___ Data extracts

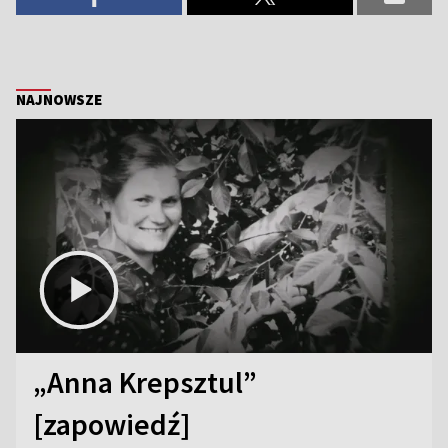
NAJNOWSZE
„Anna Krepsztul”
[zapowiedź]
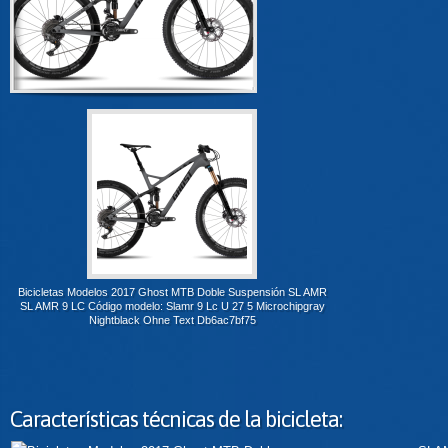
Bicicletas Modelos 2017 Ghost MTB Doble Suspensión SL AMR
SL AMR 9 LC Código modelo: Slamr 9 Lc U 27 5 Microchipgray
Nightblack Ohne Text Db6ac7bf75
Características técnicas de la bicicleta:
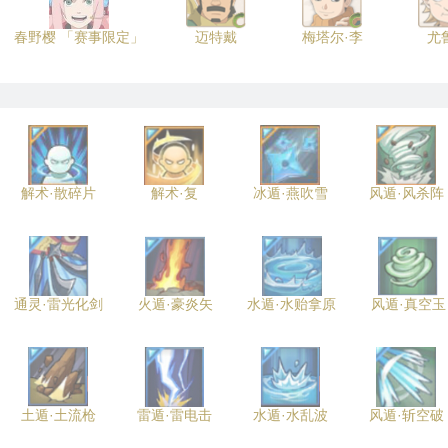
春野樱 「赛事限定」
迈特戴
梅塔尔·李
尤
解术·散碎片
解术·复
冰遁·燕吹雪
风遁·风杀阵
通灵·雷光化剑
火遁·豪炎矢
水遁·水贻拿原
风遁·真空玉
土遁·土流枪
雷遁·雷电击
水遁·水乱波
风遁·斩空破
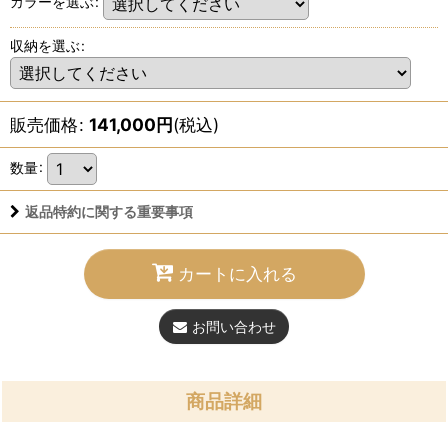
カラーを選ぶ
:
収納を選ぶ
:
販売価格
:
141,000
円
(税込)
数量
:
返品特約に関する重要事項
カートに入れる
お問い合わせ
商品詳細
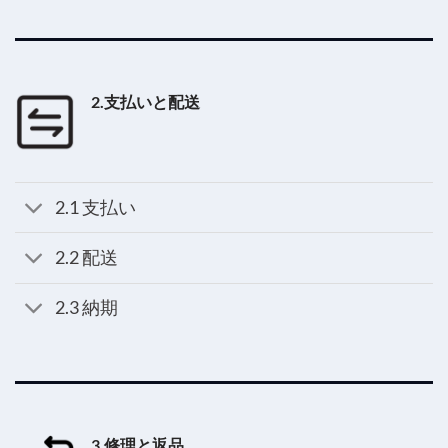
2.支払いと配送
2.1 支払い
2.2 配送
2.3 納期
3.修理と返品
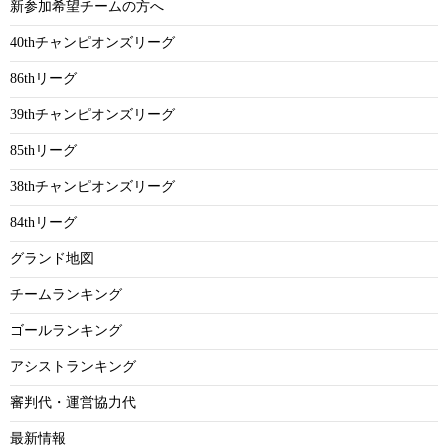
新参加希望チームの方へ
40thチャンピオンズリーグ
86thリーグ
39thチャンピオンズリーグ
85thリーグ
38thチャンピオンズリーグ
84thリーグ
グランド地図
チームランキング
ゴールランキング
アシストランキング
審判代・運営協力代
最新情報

______
___ Data extracts

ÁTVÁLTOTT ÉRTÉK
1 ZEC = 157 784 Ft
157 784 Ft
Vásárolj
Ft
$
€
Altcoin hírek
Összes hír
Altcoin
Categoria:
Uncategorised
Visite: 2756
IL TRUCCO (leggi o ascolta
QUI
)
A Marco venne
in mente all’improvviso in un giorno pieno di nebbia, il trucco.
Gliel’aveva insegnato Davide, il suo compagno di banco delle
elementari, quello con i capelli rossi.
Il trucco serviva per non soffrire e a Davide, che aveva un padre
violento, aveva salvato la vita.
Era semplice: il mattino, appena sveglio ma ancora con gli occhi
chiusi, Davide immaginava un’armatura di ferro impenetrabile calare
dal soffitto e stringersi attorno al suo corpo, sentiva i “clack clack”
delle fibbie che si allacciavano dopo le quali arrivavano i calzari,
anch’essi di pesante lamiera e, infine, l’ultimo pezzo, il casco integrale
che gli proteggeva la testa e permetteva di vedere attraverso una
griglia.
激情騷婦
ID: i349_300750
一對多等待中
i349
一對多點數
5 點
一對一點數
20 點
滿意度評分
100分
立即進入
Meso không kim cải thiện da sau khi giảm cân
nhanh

______
___ Data extracts

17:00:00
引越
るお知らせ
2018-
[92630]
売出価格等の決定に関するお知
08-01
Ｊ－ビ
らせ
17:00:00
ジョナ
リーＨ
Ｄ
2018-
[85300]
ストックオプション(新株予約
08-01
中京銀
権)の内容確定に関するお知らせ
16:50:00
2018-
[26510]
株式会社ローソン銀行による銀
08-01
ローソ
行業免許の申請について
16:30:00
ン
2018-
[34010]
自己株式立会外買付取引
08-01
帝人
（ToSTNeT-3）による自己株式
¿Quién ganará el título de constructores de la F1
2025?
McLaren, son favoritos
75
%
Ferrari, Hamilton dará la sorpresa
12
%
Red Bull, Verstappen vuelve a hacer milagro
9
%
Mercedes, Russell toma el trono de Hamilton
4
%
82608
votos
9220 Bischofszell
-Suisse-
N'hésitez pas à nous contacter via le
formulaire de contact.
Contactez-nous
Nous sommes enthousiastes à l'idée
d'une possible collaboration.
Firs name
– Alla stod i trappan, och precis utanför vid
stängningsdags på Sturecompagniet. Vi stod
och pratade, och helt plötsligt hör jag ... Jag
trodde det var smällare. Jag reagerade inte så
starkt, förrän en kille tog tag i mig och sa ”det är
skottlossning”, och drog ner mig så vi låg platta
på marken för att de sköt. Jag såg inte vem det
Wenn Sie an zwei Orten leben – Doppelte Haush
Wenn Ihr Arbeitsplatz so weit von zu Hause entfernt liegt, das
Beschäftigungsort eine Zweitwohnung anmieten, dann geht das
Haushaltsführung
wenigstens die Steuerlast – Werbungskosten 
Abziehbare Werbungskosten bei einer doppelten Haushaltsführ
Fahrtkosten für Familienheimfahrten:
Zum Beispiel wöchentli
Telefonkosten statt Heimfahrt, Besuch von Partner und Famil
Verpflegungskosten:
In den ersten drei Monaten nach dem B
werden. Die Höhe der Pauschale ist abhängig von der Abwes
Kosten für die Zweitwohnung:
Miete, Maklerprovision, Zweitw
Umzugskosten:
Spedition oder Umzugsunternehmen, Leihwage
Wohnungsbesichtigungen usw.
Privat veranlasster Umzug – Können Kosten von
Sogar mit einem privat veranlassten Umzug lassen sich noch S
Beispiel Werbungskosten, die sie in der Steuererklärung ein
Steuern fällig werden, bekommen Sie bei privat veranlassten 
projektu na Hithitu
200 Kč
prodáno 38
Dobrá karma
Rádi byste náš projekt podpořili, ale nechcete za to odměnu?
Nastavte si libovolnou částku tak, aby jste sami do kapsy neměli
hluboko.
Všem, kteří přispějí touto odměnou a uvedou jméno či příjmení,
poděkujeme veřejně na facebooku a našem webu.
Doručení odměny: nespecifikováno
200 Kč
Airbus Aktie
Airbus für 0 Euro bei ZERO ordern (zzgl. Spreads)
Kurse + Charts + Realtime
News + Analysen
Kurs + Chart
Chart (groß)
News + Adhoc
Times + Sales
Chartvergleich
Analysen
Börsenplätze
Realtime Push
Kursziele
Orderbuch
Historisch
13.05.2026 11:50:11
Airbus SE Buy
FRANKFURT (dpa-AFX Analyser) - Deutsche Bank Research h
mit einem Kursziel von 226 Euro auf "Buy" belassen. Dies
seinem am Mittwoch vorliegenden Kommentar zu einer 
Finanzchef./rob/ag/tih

______

▶ Prompt: Search the data above for the string "delle" and report each line that holds it.

▶ Exercise result:
Gliel’aveva insegnato Davide, il suo compagno di banco delle
delle fibbie che si allacciavano dopo le quali arrivavano i calzari,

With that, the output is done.